Marylawn of the Oranges Academy, also known as Marylawn of the Oranges High School, was an all-girl, private, Roman Catholic college-preparatory high school for grades 7 through 12 located in South Orange, in Essex County, in the U.S. state of New Jersey. Sponsored by the Sisters of Charity of Saint Elizabeth since its founding in 1935, Marylawn was located within the Roman Catholic Archdiocese of Newark. The school had been accredited by the Middle States Association of Colleges and Schools Commission on Elementary and Secondary Schools since 1962.

For the ten years before the school closed, Marylawn had a 100% graduation and 100% college acceptance rate.

As of the 2009–10 school year, the school had an enrollment of 160 students and 21.9 classroom teachers (on an FTE basis), for a Student–teacher ratio of 7.3:1.

In October 2012, it was announced that the school would close in June 2013.

Since March 2018, the former site of the high school has been the home of the STEM Innovation Academy, a joint effort of Montclair State University, the New Jersey Institute of Technology, the Orange Board of Education and Orange, New Jersey.

==Athletics==
The Marylawn of the Oranges High School Lady Knights competed in the Super Essex Conference, which comprises public and private high schools in Essex County and was established following a reorganization of sports leagues in Northern New Jersey by the New Jersey State Interscholastic Athletic Association.
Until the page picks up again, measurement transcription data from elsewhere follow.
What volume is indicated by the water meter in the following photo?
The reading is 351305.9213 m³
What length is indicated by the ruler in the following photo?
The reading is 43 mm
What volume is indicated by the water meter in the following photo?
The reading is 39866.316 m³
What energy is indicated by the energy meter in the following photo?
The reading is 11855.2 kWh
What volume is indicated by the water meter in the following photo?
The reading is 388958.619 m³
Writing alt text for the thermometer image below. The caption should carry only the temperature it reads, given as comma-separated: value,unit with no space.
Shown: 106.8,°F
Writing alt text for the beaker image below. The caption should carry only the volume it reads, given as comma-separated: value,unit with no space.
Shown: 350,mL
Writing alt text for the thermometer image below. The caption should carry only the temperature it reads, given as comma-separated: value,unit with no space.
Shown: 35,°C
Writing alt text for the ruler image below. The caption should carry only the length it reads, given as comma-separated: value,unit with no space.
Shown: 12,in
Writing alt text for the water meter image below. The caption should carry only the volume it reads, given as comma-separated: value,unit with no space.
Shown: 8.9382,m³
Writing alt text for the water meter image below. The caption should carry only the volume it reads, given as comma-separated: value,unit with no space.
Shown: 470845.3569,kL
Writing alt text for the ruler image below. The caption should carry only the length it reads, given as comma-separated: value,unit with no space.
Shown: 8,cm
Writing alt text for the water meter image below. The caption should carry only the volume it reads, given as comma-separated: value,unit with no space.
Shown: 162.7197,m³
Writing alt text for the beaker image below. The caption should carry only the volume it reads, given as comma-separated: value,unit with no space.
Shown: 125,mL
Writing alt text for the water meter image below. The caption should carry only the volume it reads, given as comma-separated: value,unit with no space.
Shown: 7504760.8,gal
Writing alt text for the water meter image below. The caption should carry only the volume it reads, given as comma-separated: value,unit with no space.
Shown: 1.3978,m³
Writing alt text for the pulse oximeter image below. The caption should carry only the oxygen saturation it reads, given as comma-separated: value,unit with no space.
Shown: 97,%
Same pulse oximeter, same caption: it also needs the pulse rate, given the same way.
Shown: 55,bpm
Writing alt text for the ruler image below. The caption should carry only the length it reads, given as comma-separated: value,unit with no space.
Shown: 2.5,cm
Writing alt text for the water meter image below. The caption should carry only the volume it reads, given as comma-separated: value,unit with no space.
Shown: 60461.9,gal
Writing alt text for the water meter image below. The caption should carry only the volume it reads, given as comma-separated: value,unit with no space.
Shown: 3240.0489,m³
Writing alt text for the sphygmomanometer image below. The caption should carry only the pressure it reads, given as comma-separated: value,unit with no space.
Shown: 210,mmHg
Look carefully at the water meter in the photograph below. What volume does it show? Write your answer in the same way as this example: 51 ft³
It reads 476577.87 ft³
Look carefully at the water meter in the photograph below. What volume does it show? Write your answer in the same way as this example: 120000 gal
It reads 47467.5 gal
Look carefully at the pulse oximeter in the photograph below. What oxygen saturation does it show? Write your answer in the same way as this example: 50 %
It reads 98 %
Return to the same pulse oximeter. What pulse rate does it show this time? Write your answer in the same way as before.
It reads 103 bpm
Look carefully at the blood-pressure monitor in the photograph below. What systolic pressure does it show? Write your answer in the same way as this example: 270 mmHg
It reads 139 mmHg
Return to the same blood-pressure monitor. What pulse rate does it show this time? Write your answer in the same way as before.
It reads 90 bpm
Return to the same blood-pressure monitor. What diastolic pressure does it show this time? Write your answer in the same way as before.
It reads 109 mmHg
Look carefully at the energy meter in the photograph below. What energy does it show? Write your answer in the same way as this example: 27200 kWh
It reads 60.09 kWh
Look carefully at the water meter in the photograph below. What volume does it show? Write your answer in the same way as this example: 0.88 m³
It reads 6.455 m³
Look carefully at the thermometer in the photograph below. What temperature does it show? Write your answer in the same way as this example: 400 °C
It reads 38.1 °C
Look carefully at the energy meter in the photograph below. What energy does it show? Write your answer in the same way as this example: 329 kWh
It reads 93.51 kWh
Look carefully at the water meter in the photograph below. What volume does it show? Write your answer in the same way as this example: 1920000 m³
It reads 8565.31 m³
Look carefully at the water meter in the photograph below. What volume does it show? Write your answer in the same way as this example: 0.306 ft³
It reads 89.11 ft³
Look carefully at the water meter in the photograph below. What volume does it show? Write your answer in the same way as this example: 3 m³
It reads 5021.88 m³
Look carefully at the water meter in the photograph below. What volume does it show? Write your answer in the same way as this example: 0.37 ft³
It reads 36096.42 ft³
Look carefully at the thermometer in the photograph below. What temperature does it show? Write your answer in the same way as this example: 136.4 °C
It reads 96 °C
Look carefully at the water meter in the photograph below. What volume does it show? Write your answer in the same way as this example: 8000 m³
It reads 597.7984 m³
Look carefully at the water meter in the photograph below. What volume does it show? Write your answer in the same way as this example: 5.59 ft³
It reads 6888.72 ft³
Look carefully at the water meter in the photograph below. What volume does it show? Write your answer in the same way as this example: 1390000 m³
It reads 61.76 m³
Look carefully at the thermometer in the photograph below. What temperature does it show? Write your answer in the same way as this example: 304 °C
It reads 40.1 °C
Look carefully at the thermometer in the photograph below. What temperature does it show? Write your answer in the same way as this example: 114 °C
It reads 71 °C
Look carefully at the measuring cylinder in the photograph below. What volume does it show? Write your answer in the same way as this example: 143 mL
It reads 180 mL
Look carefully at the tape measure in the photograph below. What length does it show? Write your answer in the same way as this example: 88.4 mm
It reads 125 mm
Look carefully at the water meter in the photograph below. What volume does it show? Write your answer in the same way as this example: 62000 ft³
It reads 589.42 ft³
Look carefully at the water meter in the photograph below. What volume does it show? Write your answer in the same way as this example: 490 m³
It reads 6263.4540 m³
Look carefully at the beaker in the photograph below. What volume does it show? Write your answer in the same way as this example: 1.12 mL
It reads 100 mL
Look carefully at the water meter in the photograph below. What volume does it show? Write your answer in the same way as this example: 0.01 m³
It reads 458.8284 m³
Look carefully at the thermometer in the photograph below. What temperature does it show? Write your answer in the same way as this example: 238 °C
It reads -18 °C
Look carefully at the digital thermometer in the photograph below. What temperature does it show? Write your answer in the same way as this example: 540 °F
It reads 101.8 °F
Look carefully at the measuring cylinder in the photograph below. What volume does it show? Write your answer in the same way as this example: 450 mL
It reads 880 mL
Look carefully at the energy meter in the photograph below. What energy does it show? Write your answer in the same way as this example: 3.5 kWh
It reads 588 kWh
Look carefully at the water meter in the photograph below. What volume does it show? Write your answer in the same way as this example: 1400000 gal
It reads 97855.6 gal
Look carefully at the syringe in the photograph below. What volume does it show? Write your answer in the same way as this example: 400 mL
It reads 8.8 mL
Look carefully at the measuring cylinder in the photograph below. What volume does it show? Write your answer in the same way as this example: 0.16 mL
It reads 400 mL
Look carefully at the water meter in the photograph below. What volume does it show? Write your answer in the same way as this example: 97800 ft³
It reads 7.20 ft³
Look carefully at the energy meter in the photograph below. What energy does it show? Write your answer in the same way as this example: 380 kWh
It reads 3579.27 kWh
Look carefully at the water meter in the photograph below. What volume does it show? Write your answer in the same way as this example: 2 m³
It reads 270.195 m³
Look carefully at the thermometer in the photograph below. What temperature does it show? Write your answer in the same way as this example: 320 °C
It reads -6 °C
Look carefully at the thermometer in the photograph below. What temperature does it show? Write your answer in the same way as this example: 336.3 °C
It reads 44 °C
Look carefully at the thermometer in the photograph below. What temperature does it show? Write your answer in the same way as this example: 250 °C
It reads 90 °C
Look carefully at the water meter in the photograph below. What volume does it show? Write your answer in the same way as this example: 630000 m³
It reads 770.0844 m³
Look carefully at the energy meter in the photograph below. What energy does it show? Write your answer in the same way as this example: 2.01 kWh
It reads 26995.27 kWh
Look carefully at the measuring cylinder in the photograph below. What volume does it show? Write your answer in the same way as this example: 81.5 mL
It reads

The 1985 tennis team won the Non-Public B state championship, defeating runner-up Mater Dei High School 3–2 in the finals.

==Mission==
The mission of Marylawn of the Oranges Academy was to prepare, motivate, and challenge young women, intellectually and morally, to assume their roles in society according to Catholic tradition and in the founding spirit of the Sisters of Charity of New Jersey.

==Notable alumni==
- Karen Hunter (born 1966), journalist, publisher, talk show host and the co-author of several books.